Hillary’s POV
They say when you die, you’ll see a very bright light, a light that would lead you to a better place. They say you have to follow that light and then you’ll get to your final destination in life.
Well, that’s all bullshit!!!
I saw no fucking light, none at all. It was just pitch darkness. The darkness was so weakening and frustrating, I could see a thing, not a damn thing. I walked in the darkness for a very long time, searching for something or someone or anything that could explain how I got here and what the hell I’m doing here. The last thing I remember is driving out of the hotel to go and stop them from burying my Nathan when he is still alive. I was going to expose Ariel,
Yes, that was the plan. I had discovered that she has a stake in all that is happening to him. I just discovered that she is a cunning both that wants to get married a Trent by all means. I had all the evidence I need to prove that she is a fake murderous bitch that has evil plans for both Nathan and I. But how did I deviate from my destination, how did I end up here?
Miguel!!!
That Bastard!!
That Asshole!
It’s got to be him. He had been trying to stop me from going to that cathedral, he doesn’t want me to chase after Ariel. I think he is hiding something from me, he knows something and he doesn’t want to share it with me. He must have followed me when I left the house and I didn’t know, I have no fucking idea. He drugged me and brought me here, he tied me down here to stop me from carrying out my plans.
No, wait…
My hands and legs aren’t tied. If it were tired, I won’t be able to walk around in this darkness. I don’t feel restrained and I don’t look dead either, or am I dead?

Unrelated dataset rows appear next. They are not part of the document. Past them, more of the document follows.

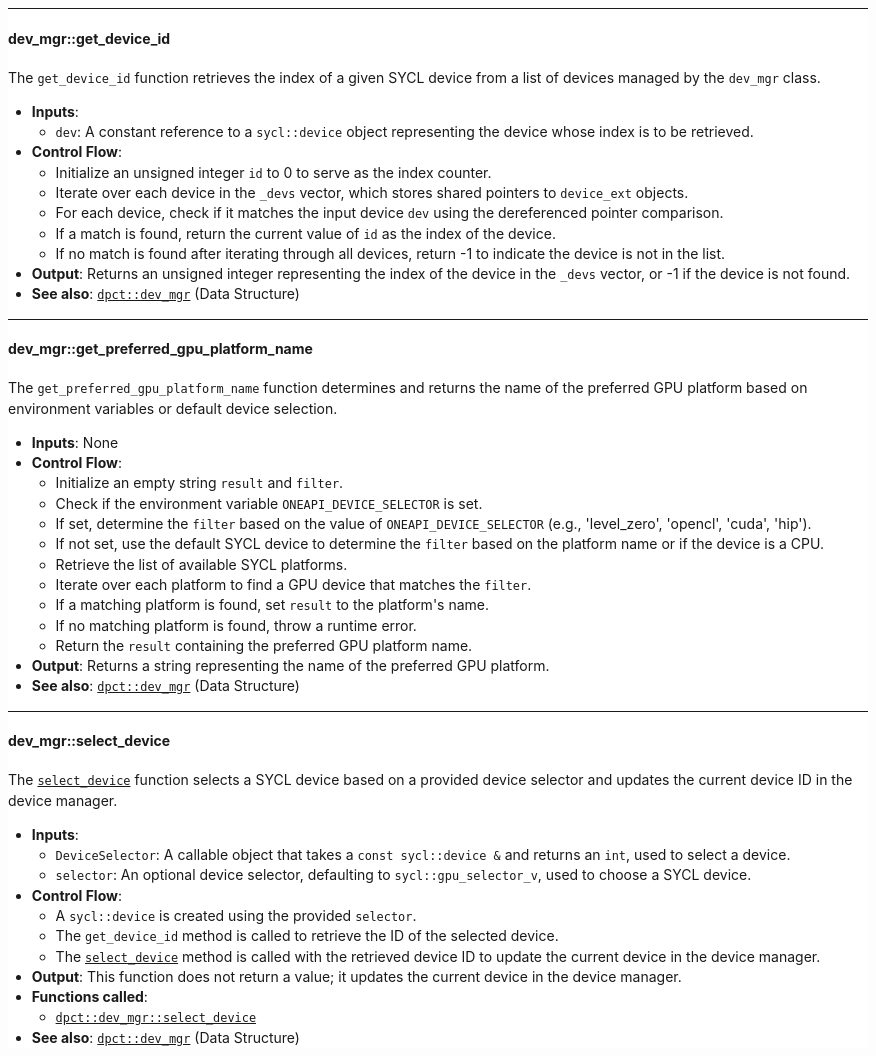 
---
#### dev\_mgr::get\_device\_id
The `get_device_id` function retrieves the index of a given SYCL device from a list of devices managed by the `dev_mgr` class.
- **Inputs**:
    - `dev`: A constant reference to a `sycl::device` object representing the device whose index is to be retrieved.
- **Control Flow**:
    - Initialize an unsigned integer `id` to 0 to serve as the index counter.
    - Iterate over each device in the `_devs` vector, which stores shared pointers to `device_ext` objects.
    - For each device, check if it matches the input device `dev` using the dereferenced pointer comparison.
    - If a match is found, return the current value of `id` as the index of the device.
    - If no match is found after iterating through all devices, return -1 to indicate the device is not in the list.
- **Output**: Returns an unsigned integer representing the index of the device in the `_devs` vector, or -1 if the device is not found.
- **See also**: [`dpct::dev_mgr`](#dpctdev_mgr)  (Data Structure)


---
#### dev\_mgr::get\_preferred\_gpu\_platform\_name
The `get_preferred_gpu_platform_name` function determines and returns the name of the preferred GPU platform based on environment variables or default device selection.
- **Inputs**: None
- **Control Flow**:
    - Initialize an empty string `result` and `filter`.
    - Check if the environment variable `ONEAPI_DEVICE_SELECTOR` is set.
    - If set, determine the `filter` based on the value of `ONEAPI_DEVICE_SELECTOR` (e.g., 'level_zero', 'opencl', 'cuda', 'hip').
    - If not set, use the default SYCL device to determine the `filter` based on the platform name or if the device is a CPU.
    - Retrieve the list of available SYCL platforms.
    - Iterate over each platform to find a GPU device that matches the `filter`.
    - If a matching platform is found, set `result` to the platform's name.
    - If no matching platform is found, throw a runtime error.
    - Return the `result` containing the preferred GPU platform name.
- **Output**: Returns a string representing the name of the preferred GPU platform.
- **See also**: [`dpct::dev_mgr`](#dpctdev_mgr)  (Data Structure)


---
#### dev\_mgr::select\_device
The [`select_device`](#dev_mgrselect_device) function selects a SYCL device based on a provided device selector and updates the current device ID in the device manager.
- **Inputs**:
    - `DeviceSelector`: A callable object that takes a `const sycl::device &` and returns an `int`, used to select a device.
    - `selector`: An optional device selector, defaulting to `sycl::gpu_selector_v`, used to choose a SYCL device.
- **Control Flow**:
    - A `sycl::device` is created using the provided `selector`.
    - The `get_device_id` method is called to retrieve the ID of the selected device.
    - The [`select_device`](#dev_mgrselect_device) method is called with the retrieved device ID to update the current device in the device manager.
- **Output**: This function does not return a value; it updates the current device in the device manager.
- **Functions called**:
    - [`dpct::dev_mgr::select_device`](#dev_mgrselect_device)
- **See also**: [`dpct::dev_mgr`](#dpctdev_mgr)  (Data Structure)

“No, my love. You are not dead.” I heard someone say a few feet away from me. That voice, I would recognize that voice even if I was dead. My heart leaped with joy as I turned to look around me, searching for my desire. A lone tear slipped down my cheeks as I searched frantically for him, but I couldn’t find him. All I could see was darkness, total darkness.
“Nate… is that you?” I asked skeptically, taking slow steps in the direction of the voice that I just heard right now. My heart was beating faster, I don’t know what to expect and I don’t know what is happening here. This is how those horror movies begin, the next thing you see is an angry monster chasing and killing everyone on its part. I am not going to be eaten by an angry, hungry monster. Definitely not today, not ever. It can’t be Nathan, Nathan won’t play with my emotions this way, he is not a heartless monster, if truth be told, I would say that he loves me way more than I love him. He would never do anything to hurt me, never. He promised never to hurt me and I’m sure he is going to keep to his promise, he won’t taunt and toil with me this way. It’s got to be Miguel or that sick bitch Ariel, I don’t care who it is, I ain’t scared of anyone, not Ariel and her thugs and certainly not Miguel. I won’t hide or cower in fear because if them, I’ll face them head-on, I’ll do it for Nathan.